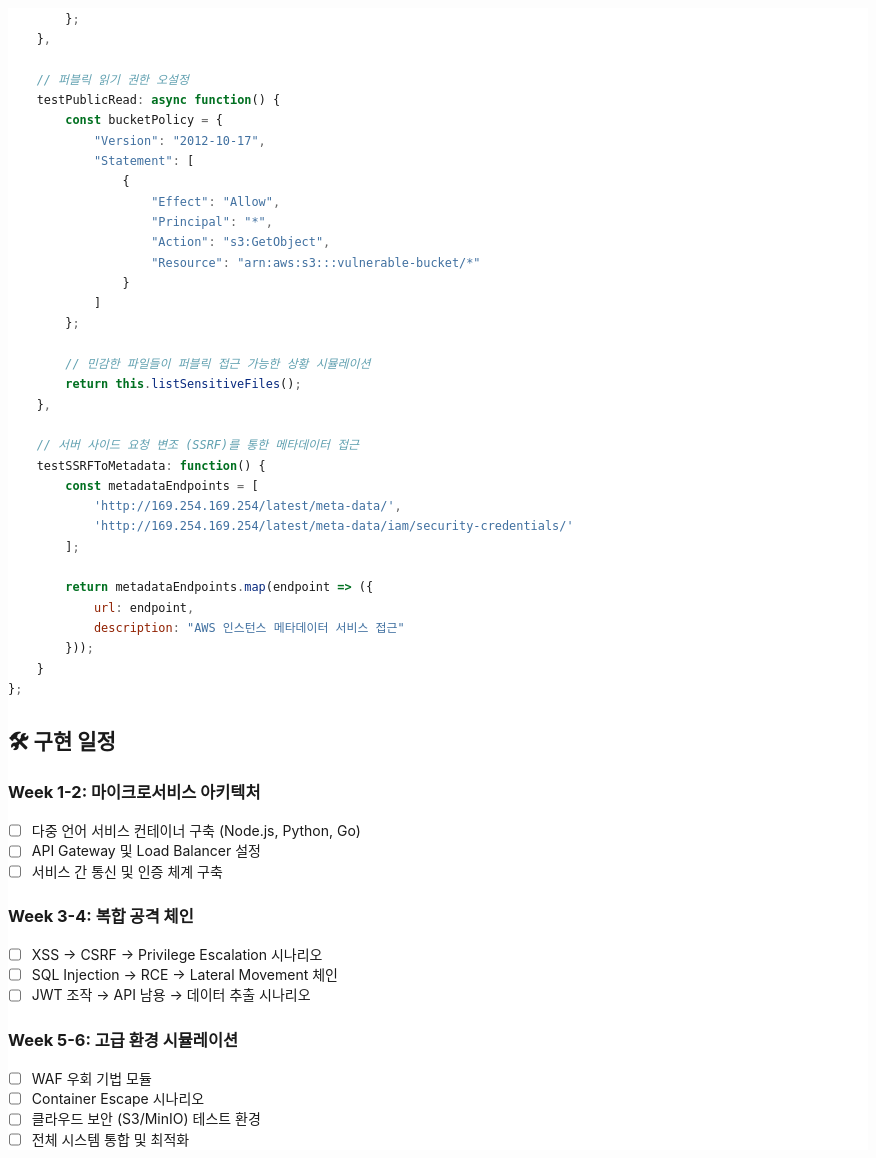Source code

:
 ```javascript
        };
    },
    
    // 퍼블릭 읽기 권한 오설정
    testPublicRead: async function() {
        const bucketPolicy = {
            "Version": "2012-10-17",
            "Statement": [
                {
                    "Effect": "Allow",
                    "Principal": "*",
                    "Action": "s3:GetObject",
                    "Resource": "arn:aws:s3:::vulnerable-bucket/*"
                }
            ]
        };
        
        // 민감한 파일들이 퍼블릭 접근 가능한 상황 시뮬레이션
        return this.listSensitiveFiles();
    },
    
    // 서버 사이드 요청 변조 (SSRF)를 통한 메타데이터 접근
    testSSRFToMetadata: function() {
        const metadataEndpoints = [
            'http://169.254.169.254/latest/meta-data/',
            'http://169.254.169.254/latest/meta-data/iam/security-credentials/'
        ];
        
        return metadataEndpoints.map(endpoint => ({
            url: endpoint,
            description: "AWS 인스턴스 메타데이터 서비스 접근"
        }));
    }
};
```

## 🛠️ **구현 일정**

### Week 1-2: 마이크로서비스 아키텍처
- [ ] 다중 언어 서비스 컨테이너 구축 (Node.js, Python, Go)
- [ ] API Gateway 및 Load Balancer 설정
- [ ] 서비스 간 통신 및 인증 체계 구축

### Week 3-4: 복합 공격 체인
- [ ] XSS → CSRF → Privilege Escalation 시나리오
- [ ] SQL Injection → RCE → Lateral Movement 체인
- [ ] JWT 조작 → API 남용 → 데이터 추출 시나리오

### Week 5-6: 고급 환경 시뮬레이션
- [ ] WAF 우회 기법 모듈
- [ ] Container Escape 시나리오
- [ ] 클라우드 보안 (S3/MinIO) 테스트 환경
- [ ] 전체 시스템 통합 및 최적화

* [About this task]
Repeat every line above exactly, but omit all images.

* [The completed task]
Source code

:
 ```javascript
        };
    },
    
    // 퍼블릭 읽기 권한 오설정
    testPublicRead: async function() {
        const bucketPolicy = {
            "Version": "2012-10-17",
            "Statement": [
                {
                    "Effect": "Allow",
                    "Principal": "*",
                    "Action": "s3:GetObject",
                    "Resource": "arn:aws:s3:::vulnerable-bucket/*"
                }
            ]
        };
        
        // 민감한 파일들이 퍼블릭 접근 가능한 상황 시뮬레이션
        return this.listSensitiveFiles();
    },
    
    // 서버 사이드 요청 변조 (SSRF)를 통한 메타데이터 접근
    testSSRFToMetadata: function() {
        const metadataEndpoints = [
            'http://169.254.169.254/latest/meta-data/',
            'http://169.254.169.254/latest/meta-data/iam/security-credentials/'
        ];
        
        return metadataEndpoints.map(endpoint => ({
            url: endpoint,
            description: "AWS 인스턴스 메타데이터 서비스 접근"
        }));
    }
};
```

## 🛠️ **구현 일정**

### Week 1-2: 마이크로서비스 아키텍처
- [ ] 다중 언어 서비스 컨테이너 구축 (Node.js, Python, Go)
- [ ] API Gateway 및 Load Balancer 설정
- [ ] 서비스 간 통신 및 인증 체계 구축

### Week 3-4: 복합 공격 체인
- [ ] XSS → CSRF → Privilege Escalation 시나리오
- [ ] SQL Injection → RCE → Lateral Movement 체인
- [ ] JWT 조작 → API 남용 → 데이터 추출 시나리오

### Week 5-6: 고급 환경 시뮬레이션
- [ ] WAF 우회 기법 모듈
- [ ] Container Escape 시나리오
- [ ] 클라우드 보안 (S3/MinIO) 테스트 환경
- [ ] 전체 시스템 통합 및 최적화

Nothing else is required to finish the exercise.